Task requirements –
Every line from the start of the data through the line containing "<source format=gbr>" should be retyped exactly; the pictures should not.
+--
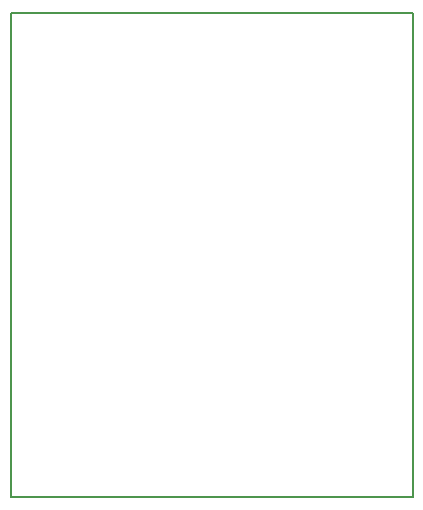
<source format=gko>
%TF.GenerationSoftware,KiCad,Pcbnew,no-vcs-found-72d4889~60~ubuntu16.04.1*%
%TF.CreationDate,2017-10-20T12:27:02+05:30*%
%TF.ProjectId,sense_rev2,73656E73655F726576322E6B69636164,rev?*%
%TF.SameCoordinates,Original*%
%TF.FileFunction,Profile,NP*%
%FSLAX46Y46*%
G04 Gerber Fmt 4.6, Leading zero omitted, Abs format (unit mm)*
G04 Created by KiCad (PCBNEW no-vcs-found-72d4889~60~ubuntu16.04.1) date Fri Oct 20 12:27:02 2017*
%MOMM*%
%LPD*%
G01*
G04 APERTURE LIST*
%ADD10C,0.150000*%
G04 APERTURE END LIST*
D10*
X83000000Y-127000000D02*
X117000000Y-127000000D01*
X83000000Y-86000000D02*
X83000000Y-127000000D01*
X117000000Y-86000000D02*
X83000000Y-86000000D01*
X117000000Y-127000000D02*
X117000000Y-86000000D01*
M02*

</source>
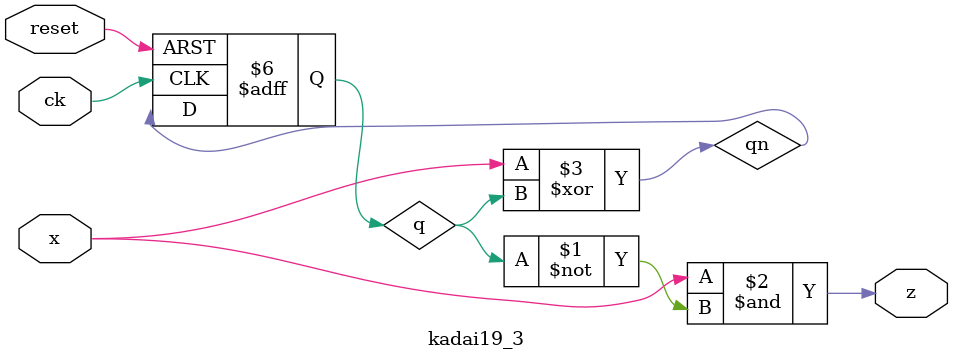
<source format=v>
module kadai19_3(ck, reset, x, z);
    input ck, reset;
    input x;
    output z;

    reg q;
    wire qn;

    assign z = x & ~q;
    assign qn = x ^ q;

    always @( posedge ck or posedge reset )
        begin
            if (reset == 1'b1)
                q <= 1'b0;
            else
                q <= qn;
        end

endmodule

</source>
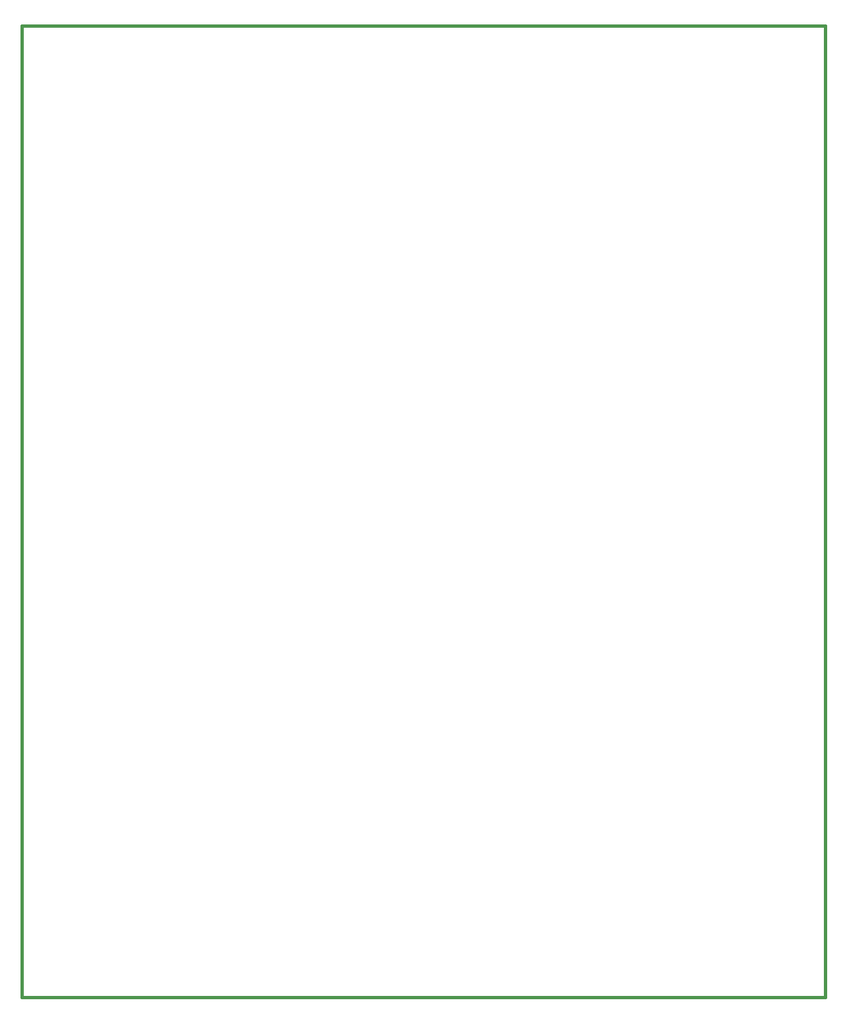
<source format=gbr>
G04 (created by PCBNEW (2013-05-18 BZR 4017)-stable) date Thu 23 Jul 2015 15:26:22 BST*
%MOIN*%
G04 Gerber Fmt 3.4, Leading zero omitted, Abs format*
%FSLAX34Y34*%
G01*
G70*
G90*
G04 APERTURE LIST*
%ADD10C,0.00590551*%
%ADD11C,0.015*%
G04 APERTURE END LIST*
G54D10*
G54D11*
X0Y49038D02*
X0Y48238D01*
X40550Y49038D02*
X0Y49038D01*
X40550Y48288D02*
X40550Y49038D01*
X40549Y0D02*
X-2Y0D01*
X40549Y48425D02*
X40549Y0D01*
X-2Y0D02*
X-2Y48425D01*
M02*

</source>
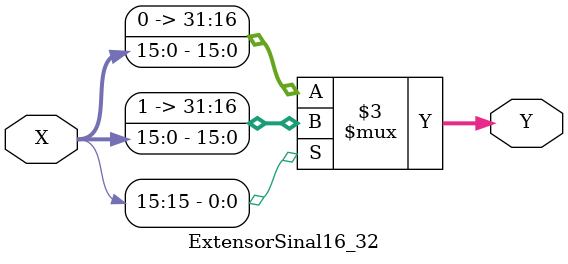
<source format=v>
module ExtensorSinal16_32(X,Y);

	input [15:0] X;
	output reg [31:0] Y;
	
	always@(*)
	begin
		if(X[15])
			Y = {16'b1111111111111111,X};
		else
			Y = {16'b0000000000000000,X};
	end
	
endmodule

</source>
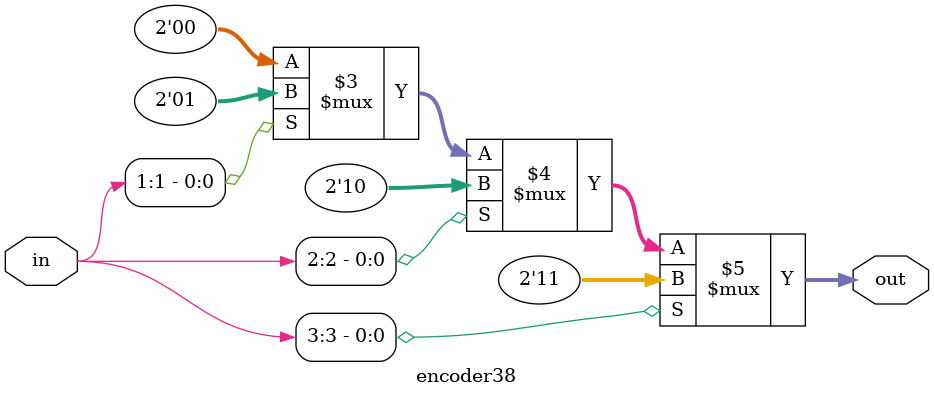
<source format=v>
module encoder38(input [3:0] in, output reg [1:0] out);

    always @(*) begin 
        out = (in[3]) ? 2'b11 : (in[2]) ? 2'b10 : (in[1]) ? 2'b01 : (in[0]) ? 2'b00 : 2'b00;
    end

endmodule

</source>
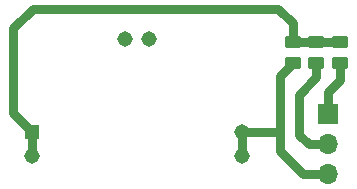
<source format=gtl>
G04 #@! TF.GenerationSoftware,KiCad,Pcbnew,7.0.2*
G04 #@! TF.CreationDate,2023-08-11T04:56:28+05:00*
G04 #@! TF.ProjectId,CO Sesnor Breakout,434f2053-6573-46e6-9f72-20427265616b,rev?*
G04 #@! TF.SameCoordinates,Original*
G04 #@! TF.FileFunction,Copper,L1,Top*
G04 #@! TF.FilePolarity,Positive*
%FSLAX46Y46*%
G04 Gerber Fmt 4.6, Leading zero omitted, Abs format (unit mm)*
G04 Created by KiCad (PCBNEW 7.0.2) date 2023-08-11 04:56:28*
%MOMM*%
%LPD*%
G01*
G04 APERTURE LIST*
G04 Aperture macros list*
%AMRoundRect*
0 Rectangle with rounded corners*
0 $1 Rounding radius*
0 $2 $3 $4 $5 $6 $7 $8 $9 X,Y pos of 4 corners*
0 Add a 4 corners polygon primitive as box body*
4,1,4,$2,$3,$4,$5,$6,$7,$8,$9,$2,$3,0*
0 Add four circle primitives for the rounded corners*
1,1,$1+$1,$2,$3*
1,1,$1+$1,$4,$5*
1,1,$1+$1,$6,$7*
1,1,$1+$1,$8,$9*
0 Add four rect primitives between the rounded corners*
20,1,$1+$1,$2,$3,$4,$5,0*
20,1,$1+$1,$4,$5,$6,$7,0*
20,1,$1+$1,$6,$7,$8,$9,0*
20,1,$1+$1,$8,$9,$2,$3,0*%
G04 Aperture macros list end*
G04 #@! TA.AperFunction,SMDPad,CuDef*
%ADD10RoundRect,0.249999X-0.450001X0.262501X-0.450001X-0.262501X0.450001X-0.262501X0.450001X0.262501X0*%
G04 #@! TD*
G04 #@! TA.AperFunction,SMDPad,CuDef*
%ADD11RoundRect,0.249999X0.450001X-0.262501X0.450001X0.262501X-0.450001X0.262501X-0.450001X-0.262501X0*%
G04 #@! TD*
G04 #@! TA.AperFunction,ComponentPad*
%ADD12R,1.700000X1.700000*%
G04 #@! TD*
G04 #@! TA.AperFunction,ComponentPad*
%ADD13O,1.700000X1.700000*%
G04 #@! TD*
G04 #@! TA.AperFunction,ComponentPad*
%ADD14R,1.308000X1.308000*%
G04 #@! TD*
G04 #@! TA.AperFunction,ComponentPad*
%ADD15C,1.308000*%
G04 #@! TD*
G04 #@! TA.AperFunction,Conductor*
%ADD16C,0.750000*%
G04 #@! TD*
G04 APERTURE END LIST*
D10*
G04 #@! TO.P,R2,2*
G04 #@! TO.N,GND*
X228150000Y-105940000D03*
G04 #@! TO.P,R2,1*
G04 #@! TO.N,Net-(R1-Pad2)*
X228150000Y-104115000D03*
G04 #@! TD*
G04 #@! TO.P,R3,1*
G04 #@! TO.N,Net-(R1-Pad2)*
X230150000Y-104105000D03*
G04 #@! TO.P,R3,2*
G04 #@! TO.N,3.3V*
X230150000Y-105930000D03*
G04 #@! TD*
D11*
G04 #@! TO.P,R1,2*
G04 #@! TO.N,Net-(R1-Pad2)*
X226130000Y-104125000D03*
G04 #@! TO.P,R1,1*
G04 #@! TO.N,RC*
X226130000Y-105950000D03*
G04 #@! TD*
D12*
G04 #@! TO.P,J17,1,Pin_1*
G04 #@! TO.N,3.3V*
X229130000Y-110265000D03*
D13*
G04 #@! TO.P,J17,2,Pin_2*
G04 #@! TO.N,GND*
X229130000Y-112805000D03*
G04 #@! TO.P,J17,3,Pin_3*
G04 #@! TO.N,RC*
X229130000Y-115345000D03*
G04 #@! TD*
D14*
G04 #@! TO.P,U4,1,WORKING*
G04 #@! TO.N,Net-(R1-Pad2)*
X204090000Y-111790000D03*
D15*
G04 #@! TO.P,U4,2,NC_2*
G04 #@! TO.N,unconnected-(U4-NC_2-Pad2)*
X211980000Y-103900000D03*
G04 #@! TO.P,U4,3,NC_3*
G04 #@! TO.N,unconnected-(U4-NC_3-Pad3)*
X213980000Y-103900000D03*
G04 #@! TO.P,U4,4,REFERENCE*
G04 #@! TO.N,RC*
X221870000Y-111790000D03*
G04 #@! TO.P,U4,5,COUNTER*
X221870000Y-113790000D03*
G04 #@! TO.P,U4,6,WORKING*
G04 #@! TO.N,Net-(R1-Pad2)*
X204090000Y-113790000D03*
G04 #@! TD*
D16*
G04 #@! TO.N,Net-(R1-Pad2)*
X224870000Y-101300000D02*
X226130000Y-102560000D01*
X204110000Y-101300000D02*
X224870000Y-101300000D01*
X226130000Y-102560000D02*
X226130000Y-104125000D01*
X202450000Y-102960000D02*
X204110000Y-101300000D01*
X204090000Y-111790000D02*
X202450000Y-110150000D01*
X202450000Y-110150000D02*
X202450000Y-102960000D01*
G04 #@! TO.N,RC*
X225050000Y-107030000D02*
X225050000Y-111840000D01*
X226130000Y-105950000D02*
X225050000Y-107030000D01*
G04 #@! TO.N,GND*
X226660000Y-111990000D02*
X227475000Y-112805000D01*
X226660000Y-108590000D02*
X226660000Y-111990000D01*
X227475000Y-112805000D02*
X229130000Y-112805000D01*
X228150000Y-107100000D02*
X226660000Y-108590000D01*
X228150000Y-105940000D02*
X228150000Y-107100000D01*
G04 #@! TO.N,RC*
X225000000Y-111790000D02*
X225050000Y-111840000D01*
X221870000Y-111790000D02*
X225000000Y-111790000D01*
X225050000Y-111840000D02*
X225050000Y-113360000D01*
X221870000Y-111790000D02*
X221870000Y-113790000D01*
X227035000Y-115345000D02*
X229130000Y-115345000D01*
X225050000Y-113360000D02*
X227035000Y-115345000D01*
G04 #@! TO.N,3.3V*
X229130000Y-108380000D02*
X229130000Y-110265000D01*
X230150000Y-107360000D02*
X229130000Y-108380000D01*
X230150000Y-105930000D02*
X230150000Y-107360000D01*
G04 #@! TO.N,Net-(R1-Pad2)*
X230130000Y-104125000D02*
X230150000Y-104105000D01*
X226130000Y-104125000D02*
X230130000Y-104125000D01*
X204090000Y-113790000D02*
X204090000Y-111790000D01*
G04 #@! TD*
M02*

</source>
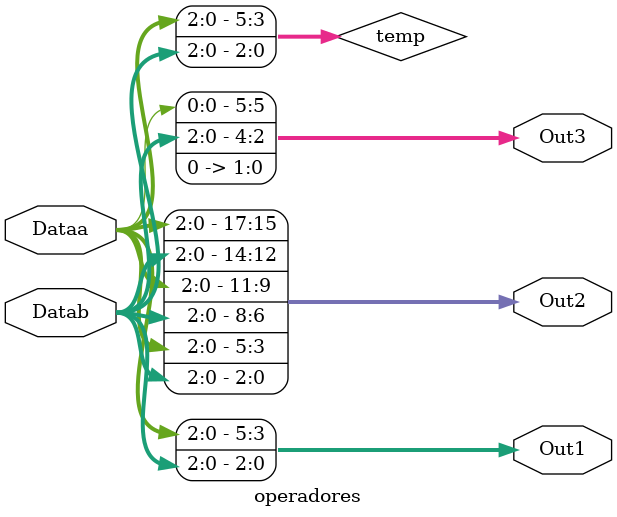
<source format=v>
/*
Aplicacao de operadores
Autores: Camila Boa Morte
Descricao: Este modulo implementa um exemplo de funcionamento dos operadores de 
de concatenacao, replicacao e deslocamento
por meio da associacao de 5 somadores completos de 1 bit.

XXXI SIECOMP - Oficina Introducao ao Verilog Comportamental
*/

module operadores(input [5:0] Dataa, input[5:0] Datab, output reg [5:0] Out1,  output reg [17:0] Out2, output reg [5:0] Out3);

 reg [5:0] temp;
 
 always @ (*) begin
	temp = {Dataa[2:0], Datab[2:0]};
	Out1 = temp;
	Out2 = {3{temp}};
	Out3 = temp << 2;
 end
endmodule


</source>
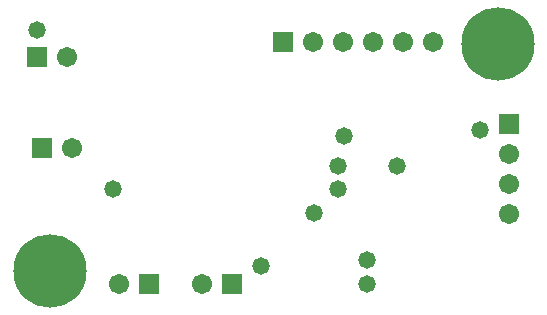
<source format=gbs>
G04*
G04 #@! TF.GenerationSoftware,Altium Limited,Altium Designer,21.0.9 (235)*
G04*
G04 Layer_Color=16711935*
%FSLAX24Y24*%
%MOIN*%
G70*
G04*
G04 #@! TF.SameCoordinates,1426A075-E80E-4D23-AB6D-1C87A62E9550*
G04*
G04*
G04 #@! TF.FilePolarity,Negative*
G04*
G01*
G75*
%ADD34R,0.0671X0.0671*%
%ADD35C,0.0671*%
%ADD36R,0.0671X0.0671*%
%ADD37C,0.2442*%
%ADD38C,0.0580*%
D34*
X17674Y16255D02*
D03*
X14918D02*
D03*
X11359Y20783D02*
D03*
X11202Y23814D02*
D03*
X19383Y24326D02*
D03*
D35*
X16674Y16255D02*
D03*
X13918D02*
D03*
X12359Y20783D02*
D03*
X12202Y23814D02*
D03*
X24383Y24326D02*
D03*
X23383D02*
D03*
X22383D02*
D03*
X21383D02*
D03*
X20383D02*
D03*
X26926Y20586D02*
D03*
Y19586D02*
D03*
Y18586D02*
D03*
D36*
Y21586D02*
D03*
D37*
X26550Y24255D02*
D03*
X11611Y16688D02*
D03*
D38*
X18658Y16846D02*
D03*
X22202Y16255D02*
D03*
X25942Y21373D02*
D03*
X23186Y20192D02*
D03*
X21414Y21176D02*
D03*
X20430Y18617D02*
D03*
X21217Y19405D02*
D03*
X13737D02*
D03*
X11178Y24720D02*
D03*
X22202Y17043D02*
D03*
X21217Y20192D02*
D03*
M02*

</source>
+--
Answer space –
<source format=gko>
%TF.GenerationSoftware,KiCad,Pcbnew,no-vcs-found-72d4889~60~ubuntu16.04.1*%
%TF.CreationDate,2017-10-20T12:27:02+05:30*%
%TF.ProjectId,sense_rev2,73656E73655F726576322E6B69636164,rev?*%
%TF.SameCoordinates,Original*%
%TF.FileFunction,Profile,NP*%
%FSLAX46Y46*%
G04 Gerber Fmt 4.6, Leading zero omitted, Abs format (unit mm)*
G04 Created by KiCad (PCBNEW no-vcs-found-72d4889~60~ubuntu16.04.1) date Fri Oct 20 12:27:02 2017*
%MOMM*%
%LPD*%
G01*
G04 APERTURE LIST*
%ADD10C,0.150000*%
G04 APERTURE END LIST*
D10*
X83000000Y-127000000D02*
X117000000Y-127000000D01*
X83000000Y-86000000D02*
X83000000Y-127000000D01*
X117000000Y-86000000D02*
X83000000Y-86000000D01*
X117000000Y-127000000D02*
X117000000Y-86000000D01*
M02*

</source>
<source format=v>
module kadai19_3(ck, reset, x, z);
    input ck, reset;
    input x;
    output z;

    reg q;
    wire qn;

    assign z = x & ~q;
    assign qn = x ^ q;

    always @( posedge ck or posedge reset )
        begin
            if (reset == 1'b1)
                q <= 1'b0;
            else
                q <= qn;
        end

endmodule

</source>
<source format=gbr>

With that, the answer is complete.